Wednesday, September 13, 2017

No Success

"A young man in Japan arranged his circumstances so that he was able to travel to a distant island to study Zen with a certain Master for a three-year period. At the end of the three years, feeling no sense of accomplishment, he presented himself to the Master and announced his departure. The Master said, “You’ve been here three years. Why don’t you stay three months more?”

The student agreed, but at the end of the three months he still felt that he had made no advance. When he told the Master again that he was leaving, the Master said, “Look now, you’ve been here three years and three months. Stay three weeks longer.”

The student did, but with no success. When he told the Master that absolutely nothing had happened, the Master said, “You’ve been here three years, three months, and three weeks. Stay three more days, and if, at the end of that time, you have not attained enlightenment, commit suicide.”

Towards the end of the second day, the student was enlightened...

After a long and arduous journey a young Japanese man arrived deep in a forest where the teacher of his choice was living in a small house he had made. When the student arrived, the teacher was sweeping up fallen leaves. Greeting his master, the young man received no greeting in return. And to all his questions, there were no replies. Realizing there was nothing he could do to get the teacher’s attention, the student went to another part of the same forest and built himself a house. Years later, when he was sweeping up fallen leaves, he was enlightened. He then dropped everything, ran through the forest to his teacher, and said, “Thank you"...

Dadaist Tristan Tzara’s instructions for making a poem in 1920: Take a newspaper. Take a pair of scissors. Choose an article as long as you are planning to make your poem. Cut out the article. Then cut out each of the words that make up this article and put them in a bag. Shake it gently. Then take out the scraps one after the other in the order in which they left the bag. Copy conscientiously. The poem will be like you. And here you are a writer, infinitely original and endowed with a sensibility that is charming though beyond the understanding of the vulgar...

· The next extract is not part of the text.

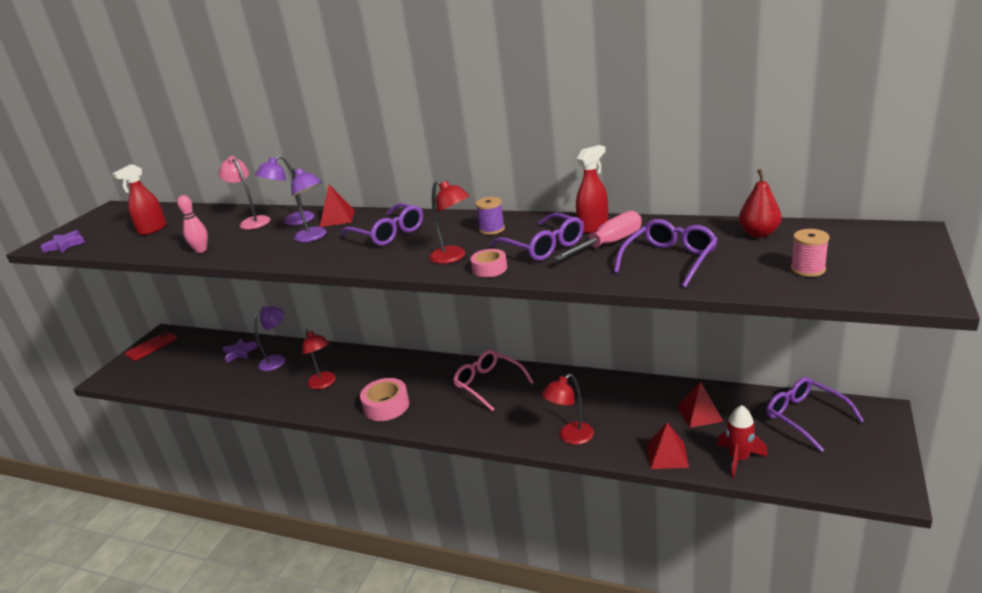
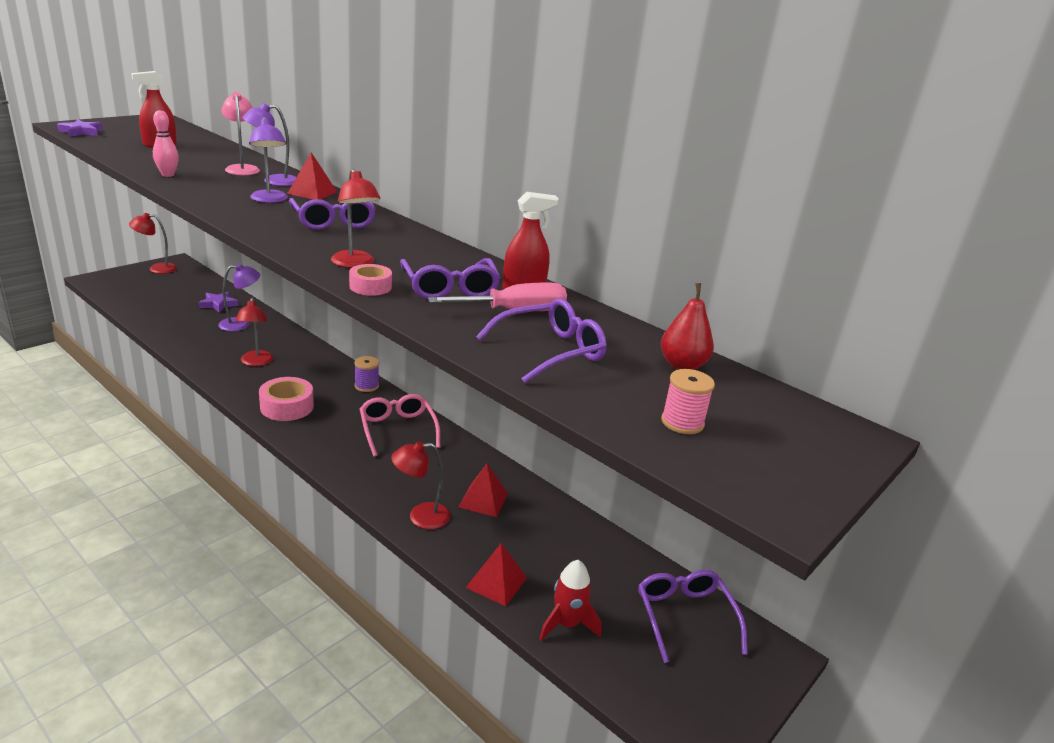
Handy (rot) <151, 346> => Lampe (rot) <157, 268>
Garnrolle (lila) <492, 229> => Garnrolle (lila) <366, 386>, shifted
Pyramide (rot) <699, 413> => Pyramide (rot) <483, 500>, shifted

One day the history lecturer gave us an assignment, which was to go to the library and read a certain number of pages in a book. The idea of everybody reading the exact same information just revolted me. I decided to make an experiment. I went to the library and read other things that had nothing to do with the assignment, and approached the exam with that sort of preparation. I got an A. I deduced that if I could do something so perverse and get away with it, the whole system must be wrong and I wouldn’t pay any attention to it from then on. I discovered Gertrude Stein about that time, and I took to answering exams in her style. I got an A on the first and failed the second. After that I just lost interest in the whole thing."

~ Kay Larson, Where the Heart Beats: John Cage, Zen Buddhism, and the Inner Life of Artists
Kay Larson is an acclaimed art critic, columnist, and author who wrote feature articles and a column of art criticism for New York magazine for fourteen years. When that job ended, she began Zen Buddhist practice at Zen Mountain Monastery in upstate New York; her teacher was John Daido Loori, an American roshi. After a decade of intensive Zen, she now practices in the Karma Kagyu tradition of Tibetan Buddhism.